Task requirements:
Without the pictures, write the listing out again exactly as it appears.
* * *
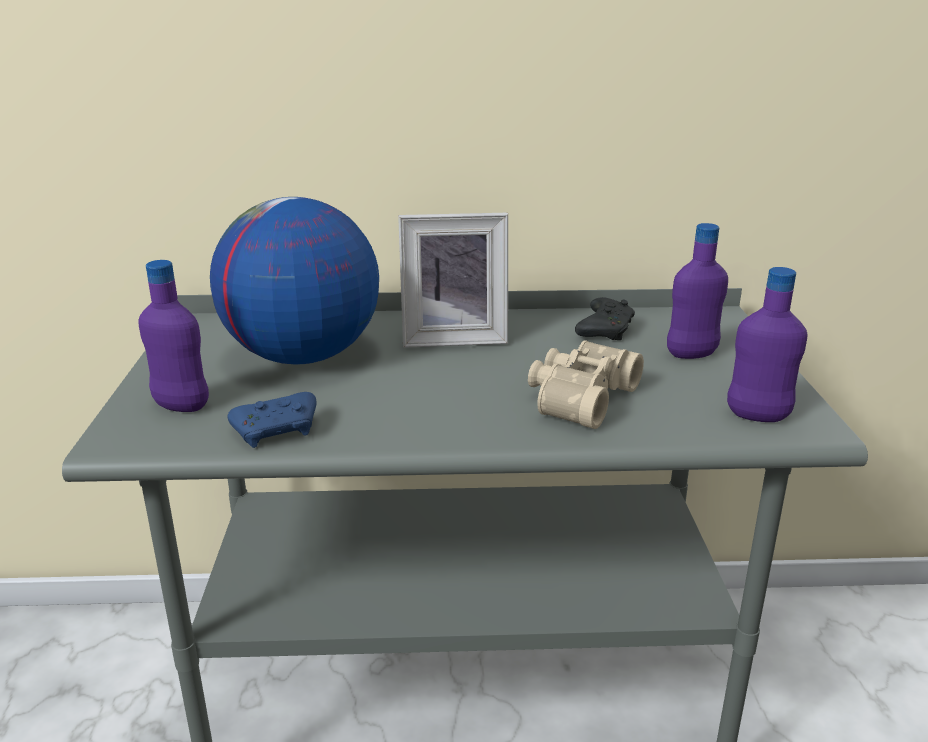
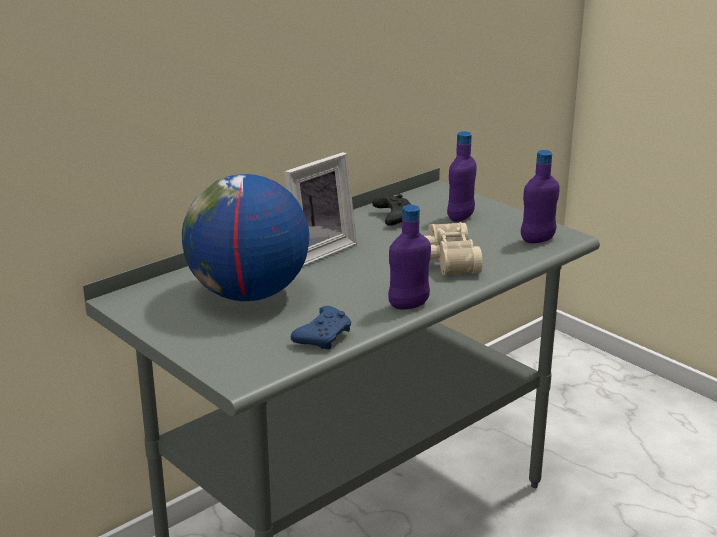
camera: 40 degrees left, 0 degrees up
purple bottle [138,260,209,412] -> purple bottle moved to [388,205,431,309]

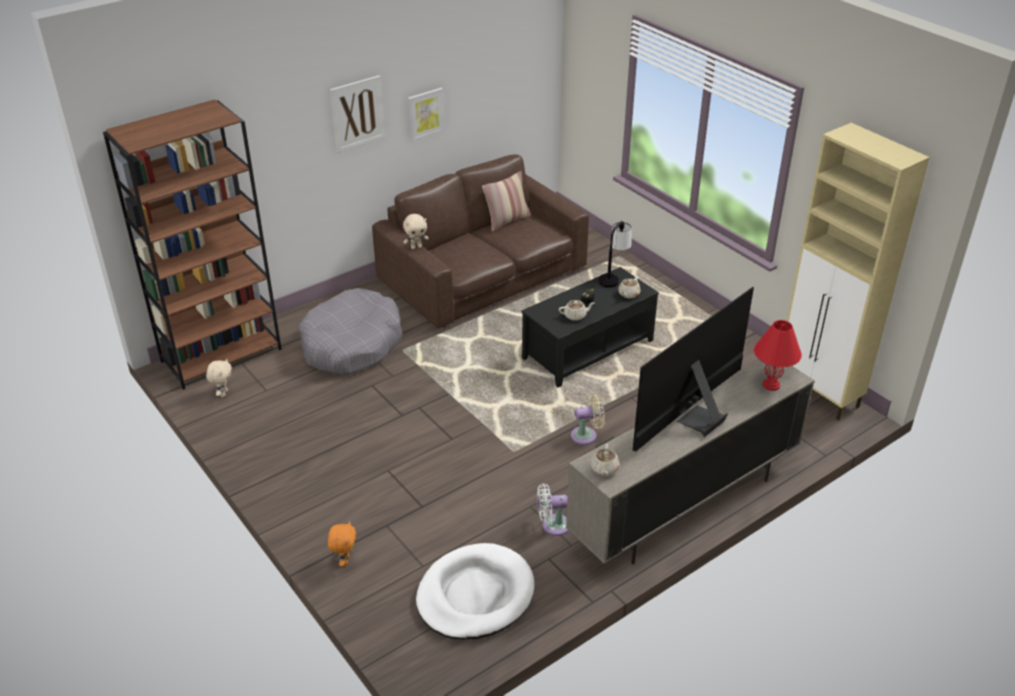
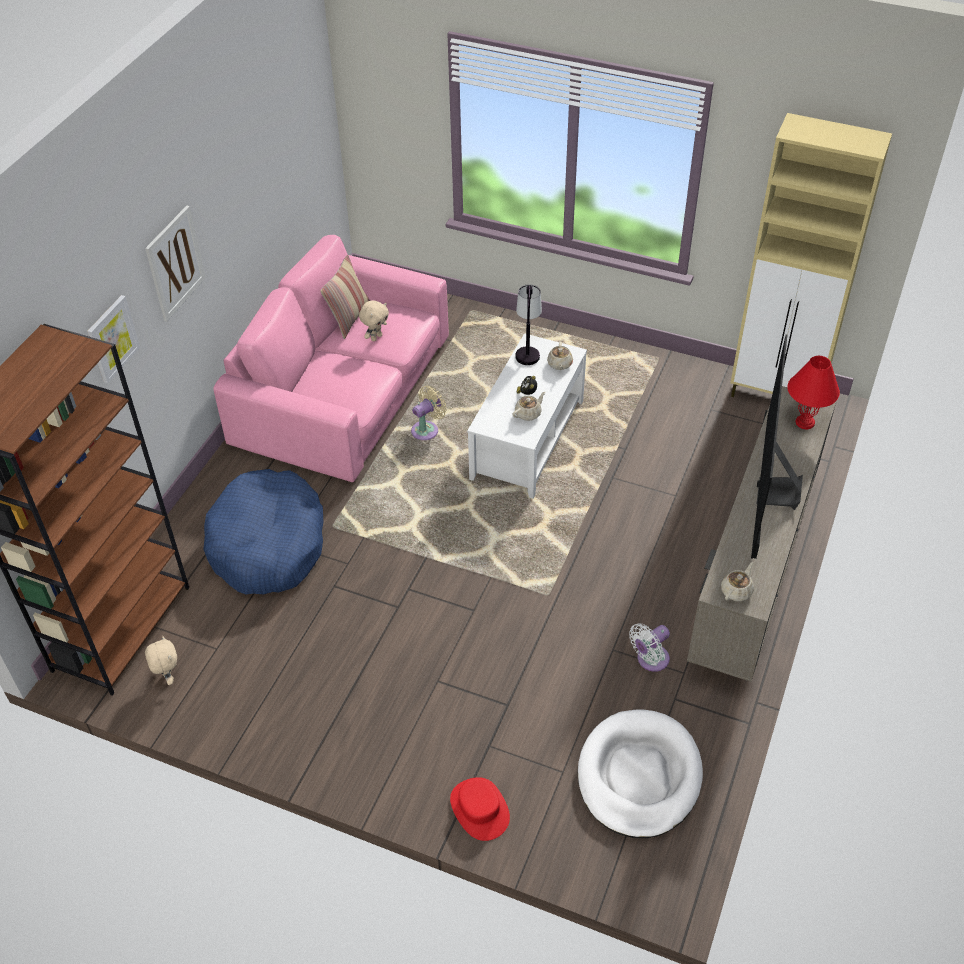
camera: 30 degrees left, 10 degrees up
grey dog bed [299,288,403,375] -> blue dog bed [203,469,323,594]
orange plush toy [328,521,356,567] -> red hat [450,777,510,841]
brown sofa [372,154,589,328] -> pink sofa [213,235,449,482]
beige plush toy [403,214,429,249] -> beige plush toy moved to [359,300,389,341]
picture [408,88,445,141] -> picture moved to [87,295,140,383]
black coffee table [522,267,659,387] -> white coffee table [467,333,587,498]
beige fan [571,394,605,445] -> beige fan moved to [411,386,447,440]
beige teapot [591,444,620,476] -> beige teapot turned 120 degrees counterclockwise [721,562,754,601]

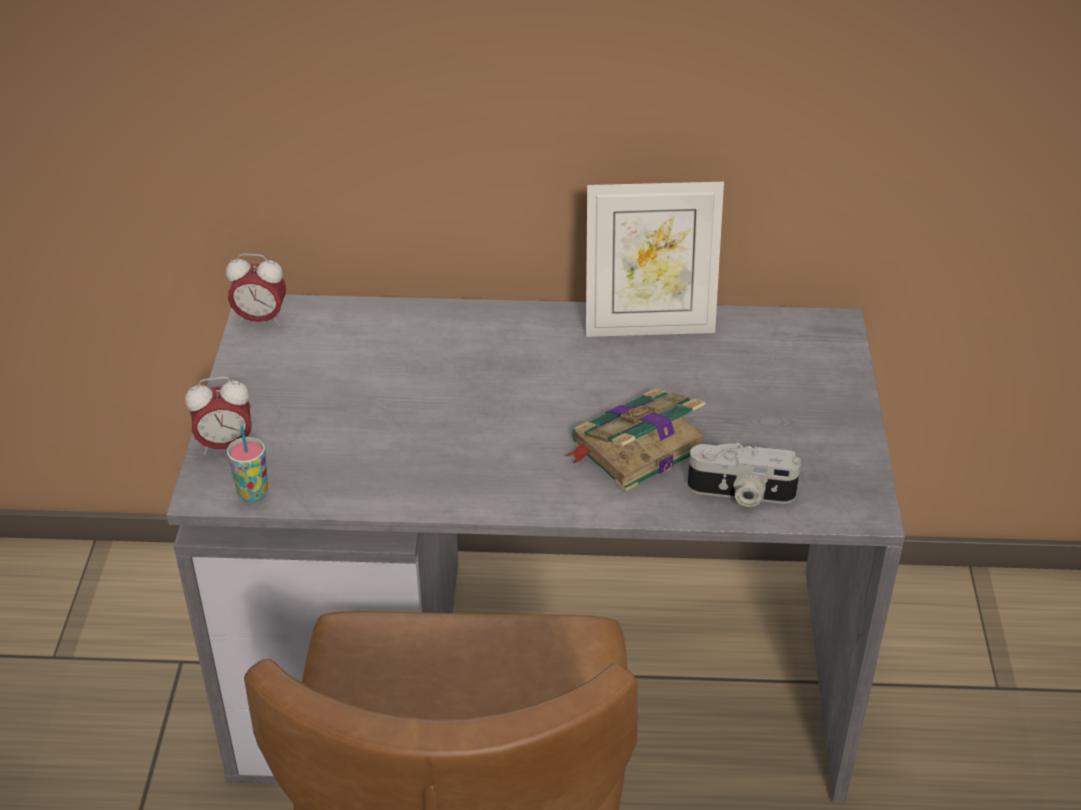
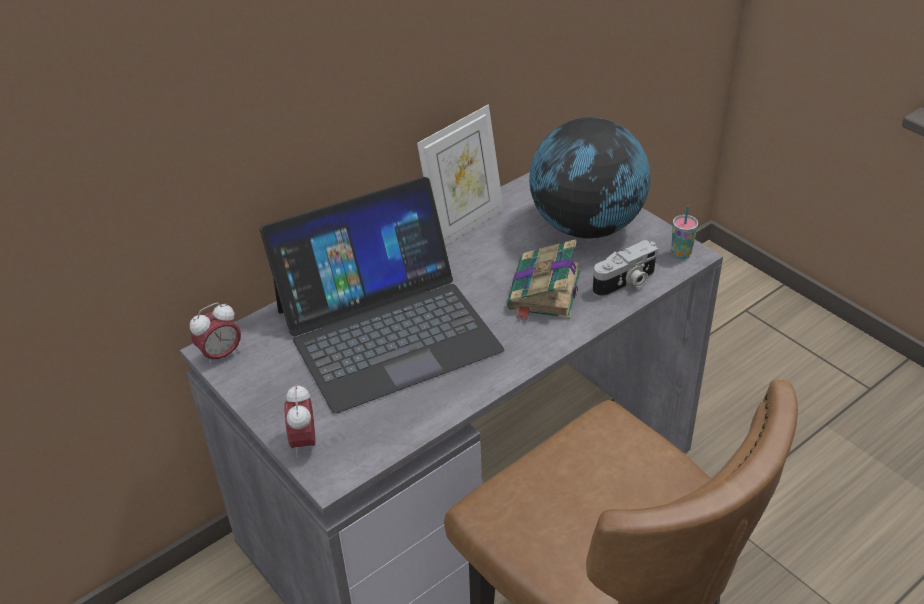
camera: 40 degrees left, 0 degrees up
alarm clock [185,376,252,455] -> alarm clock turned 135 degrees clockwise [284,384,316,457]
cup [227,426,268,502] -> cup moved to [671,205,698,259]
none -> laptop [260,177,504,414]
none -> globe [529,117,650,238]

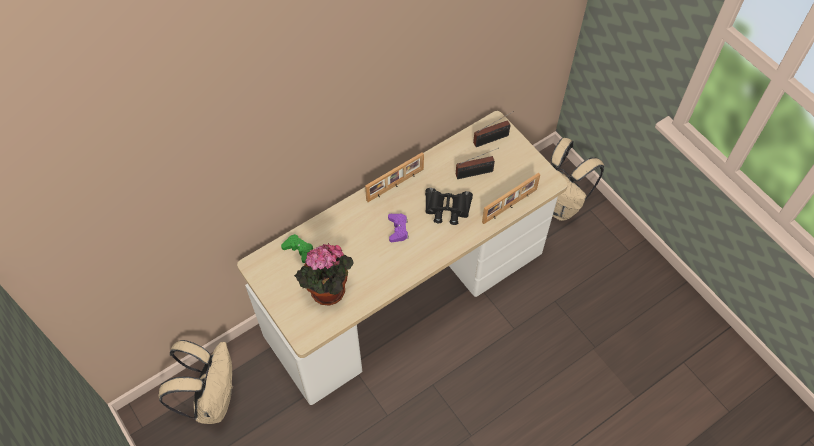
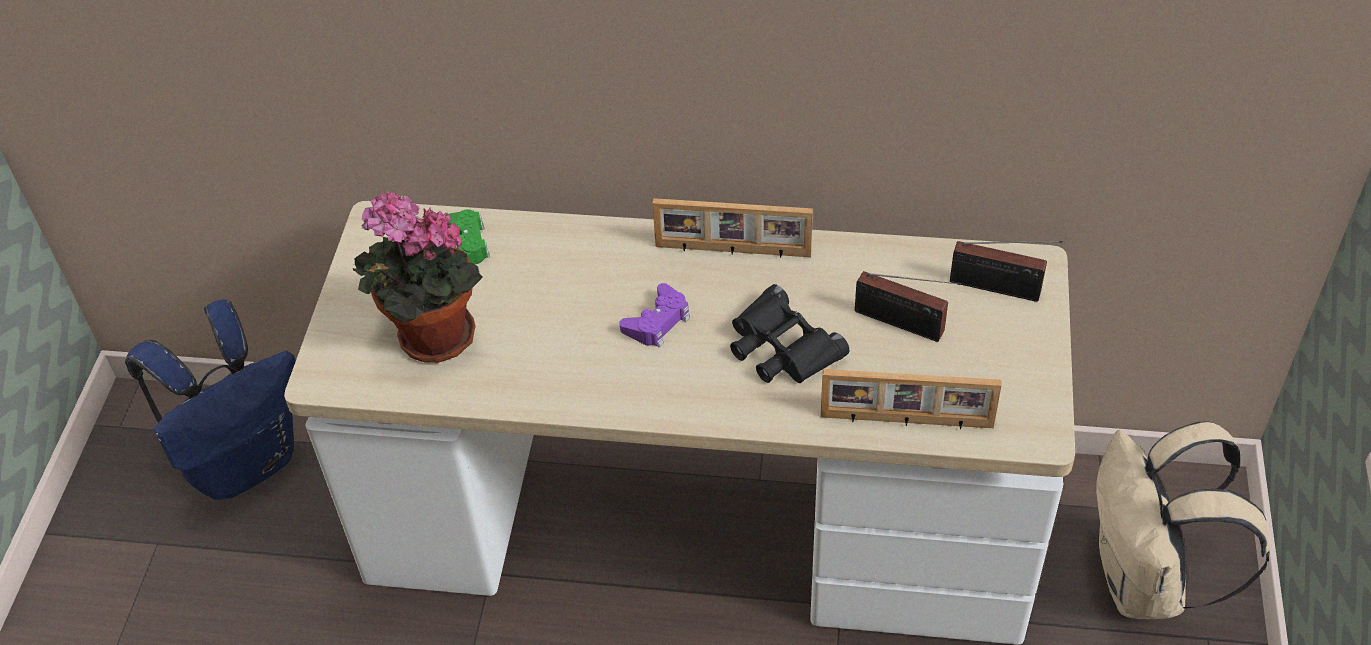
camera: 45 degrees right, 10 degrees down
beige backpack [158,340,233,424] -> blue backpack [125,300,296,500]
* * *
Answer area:
camera: 40 degrees left, 0 degrees up
purple bottle [138,260,209,412] -> purple bottle moved to [388,205,431,309]

camera: 30 degrees left, 10 degrees up
grey dog bed [299,288,403,375] -> blue dog bed [203,469,323,594]
orange plush toy [328,521,356,567] -> red hat [450,777,510,841]
brown sofa [372,154,589,328] -> pink sofa [213,235,449,482]
beige plush toy [403,214,429,249] -> beige plush toy moved to [359,300,389,341]
picture [408,88,445,141] -> picture moved to [87,295,140,383]
black coffee table [522,267,659,387] -> white coffee table [467,333,587,498]
beige fan [571,394,605,445] -> beige fan moved to [411,386,447,440]
beige teapot [591,444,620,476] -> beige teapot turned 120 degrees counterclockwise [721,562,754,601]

camera: 40 degrees left, 0 degrees up
alarm clock [185,376,252,455] -> alarm clock turned 135 degrees clockwise [284,384,316,457]
cup [227,426,268,502] -> cup moved to [671,205,698,259]
none -> laptop [260,177,504,414]
none -> globe [529,117,650,238]

camera: 45 degrees right, 10 degrees down
beige backpack [158,340,233,424] -> blue backpack [125,300,296,500]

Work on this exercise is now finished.